Architecture & Optimization: LLaMA 2’s base architecture largely inherited the successful design of LLaMA 1 (e.g., RMSNorm, SwiGLU, RoPE). Key technical updates included:
- Grouped Query Attention (GQA): For the larger 34B and 70B models, Grouped Query Attention (GQA) was adopted. GQA is a compromise between Multi-Head Attention (MHA) and Multi-Query Attention (MQA), allowing multiple Query heads to share the same set of Key and Value heads. This significantly reduces the memory footprint and computational overhead of the KV cache during inference, thereby improving the inference speed and deployment efficiency of large models with minimal impact on performance.
- Increased Context Length: The maximum context length of the model was extended from LLaMA 1’s 2048 tokens to 4096 tokens. This enabled the model to process longer text inputs, enhancing its capabilities in tasks like long-document question answering, summarization, and extended conversations.
Training Data & Scale: LLaMA 2 was trained on a larger pre-training dataset, totaling approximately 2 trillion tokens, about a 40% increase compared to LLaMA 1. The data sources were more diverse, and underwent more rigorous filtering and cleaning.
Post-Training (LLaMA 2-Chat): LLaMA 2-Chat is a meticulously aligned dialogue model. Its training process starts with the LLaMA 2 pre-trained base model and primarily involves the following stages:
- Supervised Fine-tuning (SFT): The pre-trained model is fine-tuned using high-quality instruction and dialogue samples, initially equipping it with the ability to follow instructions and engage in dialogue.
- Reinforcement Learning from Human Feedback (RLHF): This is a crucial step for enhancing the model’s Helpfulness and Safety.
- Reward Modeling: A large amount of human preference data is collected (i.e., ranking multiple responses generated by the model). One or more reward models are trained to learn to evaluate which response better aligns with human preferences (along dimensions of helpfulness and safety).
- RL Optimization: Using the trained reward model(s) as a reward signal, the SFT model is further optimized using PPO and Rejection Sampling. PPO aims to maximize the reward signal, while rejection sampling further improves model quality by selecting the highest-reward response from K samples generated by the model for gradient updates. This process is typically iterative, continually collecting new preference data to refine the reward model and the dialogue model itself. It drew inspiration from Anthropic’s Constitutional AI and HH-RLHF (Bai et al., 2022). The relevant HH-RLHF dataset is available on Hugging Face.

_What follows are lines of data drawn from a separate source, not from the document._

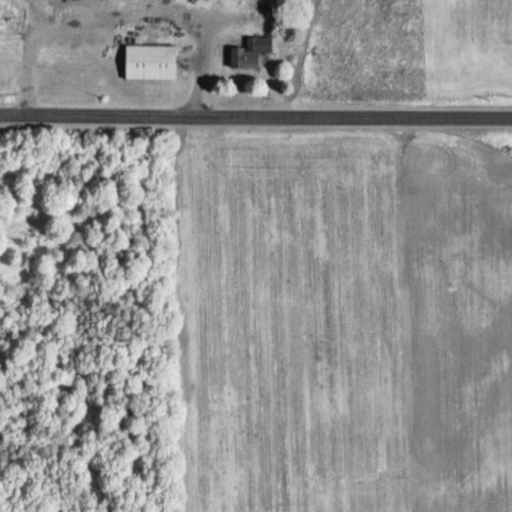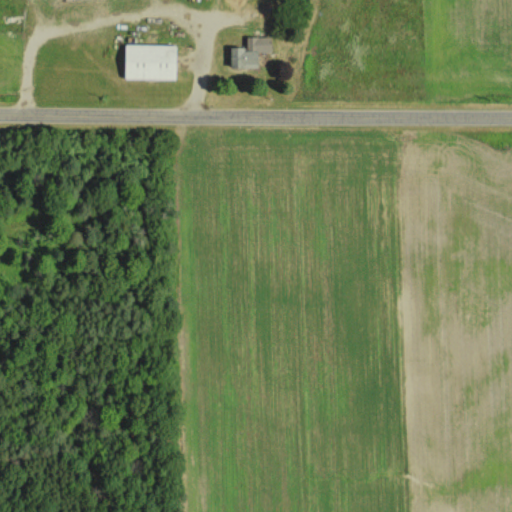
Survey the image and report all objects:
road: (124, 16)
building: (247, 50)
building: (147, 60)
road: (255, 118)
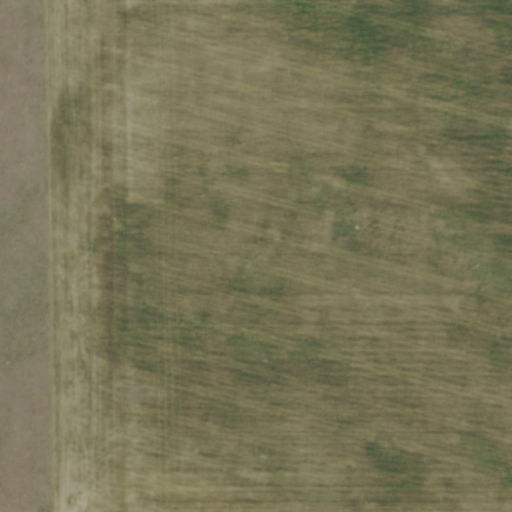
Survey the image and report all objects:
crop: (279, 254)
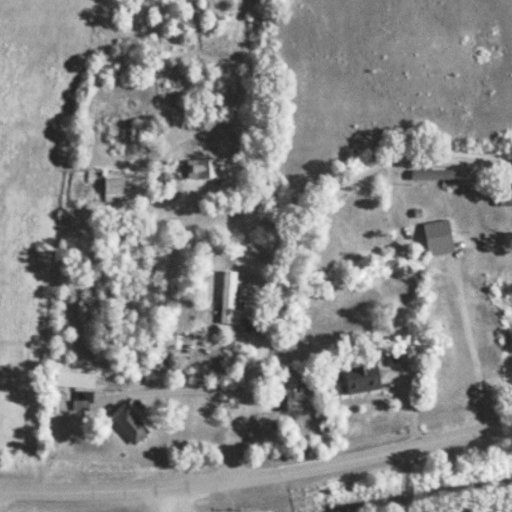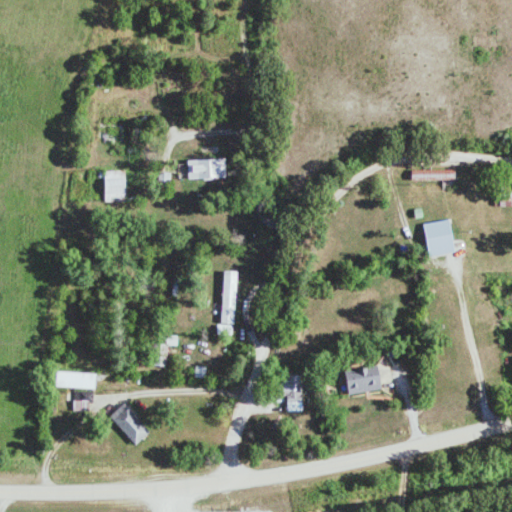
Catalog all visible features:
building: (208, 149)
building: (205, 169)
building: (431, 175)
building: (113, 186)
building: (505, 196)
building: (437, 238)
road: (301, 244)
building: (227, 297)
building: (223, 330)
road: (472, 339)
building: (164, 350)
building: (73, 380)
building: (360, 380)
road: (196, 387)
building: (291, 392)
building: (128, 424)
road: (307, 465)
road: (49, 487)
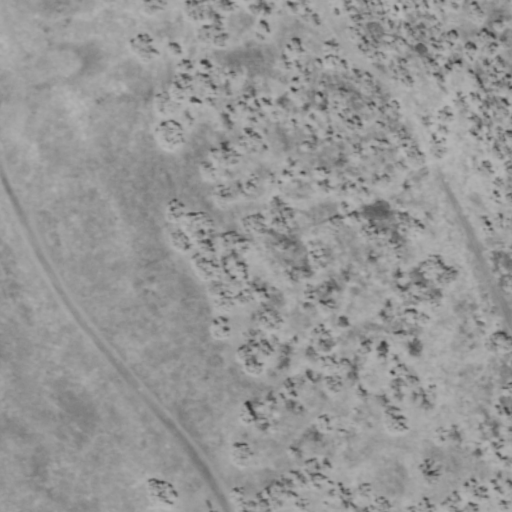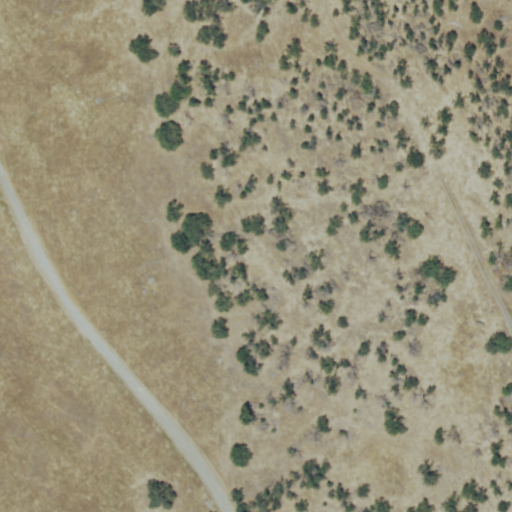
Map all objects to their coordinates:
road: (102, 353)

Fig. 4. Illustration of the Llama 2-Chat fine-tuning process, including SFT and RLHF stages with rejection sampling and PPO. (Source: Touvron et al., 2023b)
Code Llama
Code Llama (Rozière et al., 2023), released by Meta in August 2023, is a family of large language models built upon LLaMA 2, specifically focused on coding capabilities. Through additional continued pre-training on massive amounts of programming code data and specific task fine-tuning, Code Llama demonstrates excellent capabilities in code generation, code completion, code understanding, and debugging.

Fig. 5. The Code Llama specialization pipeline, starting from Llama 2 and involving code-specific training stages. (Source: Rozière et al., 2023)
Training & Data: Code Llama started with LLaMA 2 weights and underwent continued pre-training on 500 billion tokens of code and code-related natural language corpora (for 7B/13B/34B versions) or 1 trillion tokens (for the 70B version). Training data primarily came from public code repositories and datasets. Key technical improvements include:
- Long Context Fine-tuning (LCFT): Code Llama paid special attention to long sequence processing during training, extending the sequence length to 16k tokens. To better handle long-range dependencies, the base period $\theta$ of RoPE positional encoding was adjusted (increased from LLaMA 2’s 10,000 to 1,000,000), slowing down the decay of attention scores as the token distance increases. This allows the model to stably handle ultra-long contexts of up to 100k tokens during inference.

Fig. 6. Effect of RoPE base period scaling on perplexity for long sequences, showing improved performance with a larger base. (Source: Rozière et al., 2023)
- Fill-in-the-Middle (FIM): The training incorporated the Fill-in-the-Middle task. The model needs to insert appropriate code snippets given a code prefix and suffix. This capability is crucial for code completion features in Integrated Development Environments (IDEs).
Model Variants: Code Llama offers several versions to meet the needs of different scenarios:
- Code Llama (Base): The foundational code model, adept at code completion and generating code from natural language.
- Code Llama - Python: Built upon the base model, specialized fine-tuning on an additional 100 billion tokens of Python code significantly enhances performance on Python-related tasks.
- Code Llama - Instruct: Fine-tuned on code-related instructions and human feedback data (approx. 5 billion tokens), enabling it to better understand natural language instructions to generate, explain, or modify code, making it more suitable as a code assistant.
Each version is available in 7B, 13B, 34B, and 70B parameter sizes.
Llama Guard
Llama Guard (Inan et al., 2023), introduced by Meta in December 2023, is a model specifically designed for safeguarding the content of human-AI conversations. It aims to perform content review and risk classification for both user inputs (prompts) and model outputs (responses).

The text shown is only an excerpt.